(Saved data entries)
·····

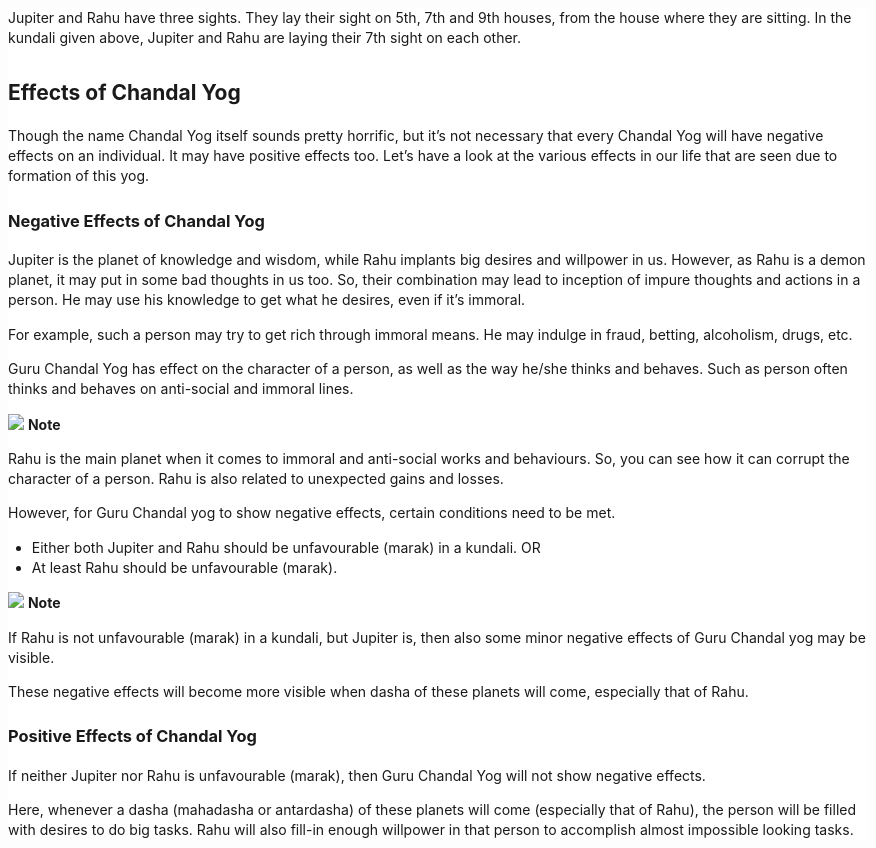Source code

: Jupiter and Rahu have three sights. They lay their sight on 5th, 7th and 9th houses, from the house where they are sitting. In the kundali given above, Jupiter and Rahu are laying their 7th sight on each other. 
</div>


## Effects of Chandal Yog

Though the name Chandal Yog itself sounds pretty horrific, but it’s not necessary that every Chandal Yog will have negative effects on an individual. It may have positive effects too. Let’s have a look at the various effects in our life that are seen due to formation of this yog. 

### Negative Effects of Chandal Yog

Jupiter is the planet of knowledge and wisdom, while Rahu implants big desires and willpower in us. However, as Rahu is a demon planet, it may put in some bad thoughts in us too. So, their combination may lead to inception of impure thoughts and actions in a person. He may use his knowledge to get what he desires, even if it’s immoral. 

For example, such a person may try to get rich through immoral means. He may indulge in fraud, betting, alcoholism, drugs, etc.  

Guru Chandal Yog has effect on the character of a person, as well as the way he/she thinks and behaves. Such as person often thinks and behaves on anti-social and immoral lines. 

<div class="toc-mak">
  <img src="../../../images/pencil.png">
  <b>Note</b><br>

Rahu is the main planet when it comes to immoral and anti-social works and behaviours. So, you can see how it can corrupt the character of a person. Rahu is also related to unexpected gains and losses. 
</div>

However, for Guru Chandal yog to show negative effects, certain conditions need to be met.
* Either both Jupiter and Rahu should be unfavourable (marak) in a kundali. OR
* At least Rahu should be unfavourable (marak). 

<div class="toc-mak">
  <img src="../../../images/pencil.png">
  <b>Note</b><br>

If Rahu is not unfavourable (marak) in a kundali, but Jupiter is, then also some minor negative effects of Guru Chandal yog may be visible. 
</div>

These negative effects will become more visible when dasha of these planets will come, especially that of Rahu. 

### Positive Effects of Chandal Yog

If neither Jupiter nor Rahu is unfavourable (marak), then Guru Chandal Yog will not show negative effects. 

Here, whenever a dasha (mahadasha or antardasha) of these planets will come (especially that of Rahu), the person will be filled with desires to do big tasks. Rahu will also fill-in enough willpower in that person to accomplish almost impossible looking tasks.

·····

[WHAT NEEDS TO BE DONE]
Exactness is what counts here: copy each entry as given and omit its pictures.

[ANSWER SPACE]
Source code

: Jupiter and Rahu have three sights. They lay their sight on 5th, 7th and 9th houses, from the house where they are sitting. In the kundali given above, Jupiter and Rahu are laying their 7th sight on each other. 
</div>


## Effects of Chandal Yog

Though the name Chandal Yog itself sounds pretty horrific, but it’s not necessary that every Chandal Yog will have negative effects on an individual. It may have positive effects too. Let’s have a look at the various effects in our life that are seen due to formation of this yog. 

### Negative Effects of Chandal Yog

Jupiter is the planet of knowledge and wisdom, while Rahu implants big desires and willpower in us. However, as Rahu is a demon planet, it may put in some bad thoughts in us too. So, their combination may lead to inception of impure thoughts and actions in a person. He may use his knowledge to get what he desires, even if it’s immoral. 

For example, such a person may try to get rich through immoral means. He may indulge in fraud, betting, alcoholism, drugs, etc.  

Guru Chandal Yog has effect on the character of a person, as well as the way he/she thinks and behaves. Such as person often thinks and behaves on anti-social and immoral lines. 

<div class="toc-mak">
  <img src="../../../images/pencil.png">
  <b>Note</b><br>

Rahu is the main planet when it comes to immoral and anti-social works and behaviours. So, you can see how it can corrupt the character of a person. Rahu is also related to unexpected gains and losses. 
</div>

However, for Guru Chandal yog to show negative effects, certain conditions need to be met.
* Either both Jupiter and Rahu should be unfavourable (marak) in a kundali. OR
* At least Rahu should be unfavourable (marak). 

<div class="toc-mak">
  <img src="../../../images/pencil.png">
  <b>Note</b><br>

If Rahu is not unfavourable (marak) in a kundali, but Jupiter is, then also some minor negative effects of Guru Chandal yog may be visible. 
</div>

These negative effects will become more visible when dasha of these planets will come, especially that of Rahu. 

### Positive Effects of Chandal Yog

If neither Jupiter nor Rahu is unfavourable (marak), then Guru Chandal Yog will not show negative effects. 

Here, whenever a dasha (mahadasha or antardasha) of these planets will come (especially that of Rahu), the person will be filled with desires to do big tasks. Rahu will also fill-in enough willpower in that person to accomplish almost impossible looking tasks.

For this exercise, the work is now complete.